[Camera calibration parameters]
○ ○ ○ ○

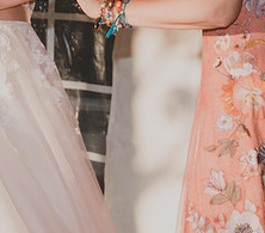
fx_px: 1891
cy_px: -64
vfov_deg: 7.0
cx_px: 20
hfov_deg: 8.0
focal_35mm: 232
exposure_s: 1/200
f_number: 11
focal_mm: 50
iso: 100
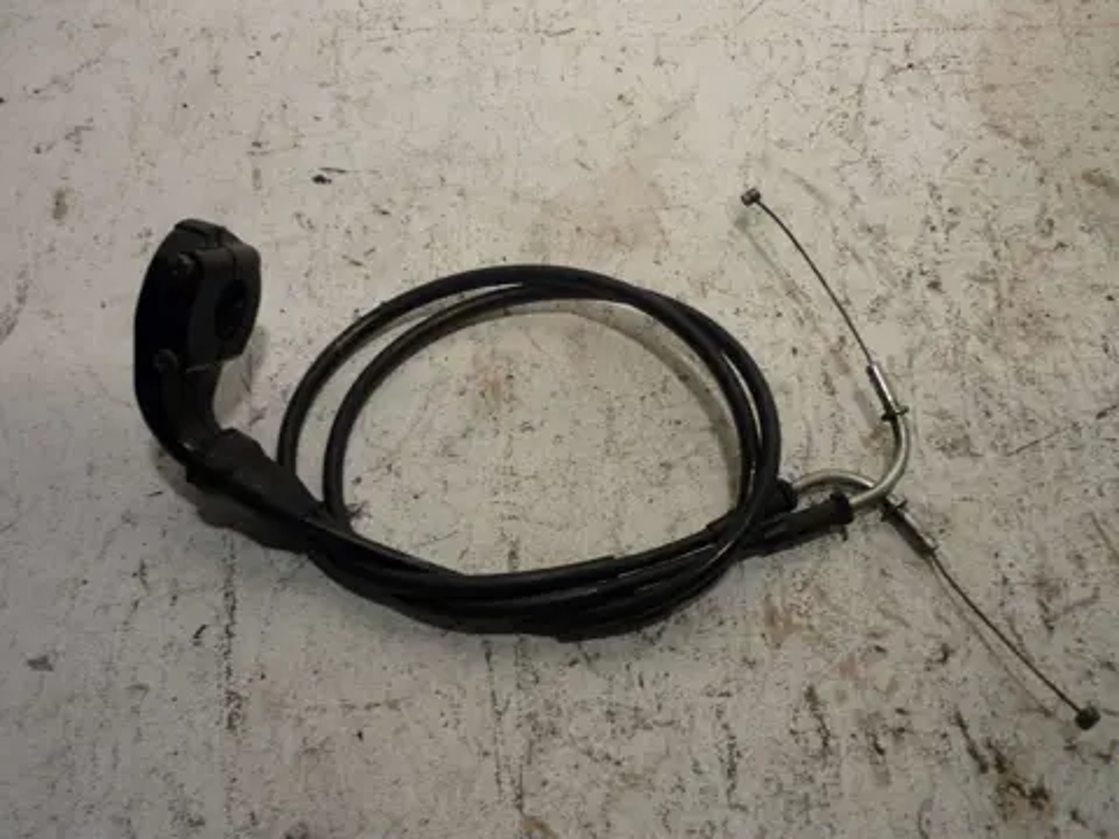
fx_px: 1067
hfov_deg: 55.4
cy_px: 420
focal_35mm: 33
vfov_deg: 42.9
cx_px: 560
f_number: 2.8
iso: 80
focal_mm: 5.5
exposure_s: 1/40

○ ○ ○ ○

> **ASSIGNMENT**: Quote verbatim every line starting at the line that contains "focal_mm: 50" and ending with the last line of the records; omit all pictures.

> **SOLUTION FOR THIS EXERCISE**:
focal_mm: 50
iso: 100
fx_px: 1067
hfov_deg: 55.4
cy_px: 420
focal_35mm: 33
vfov_deg: 42.9
cx_px: 560
f_number: 2.8
iso: 80
focal_mm: 5.5
exposure_s: 1/40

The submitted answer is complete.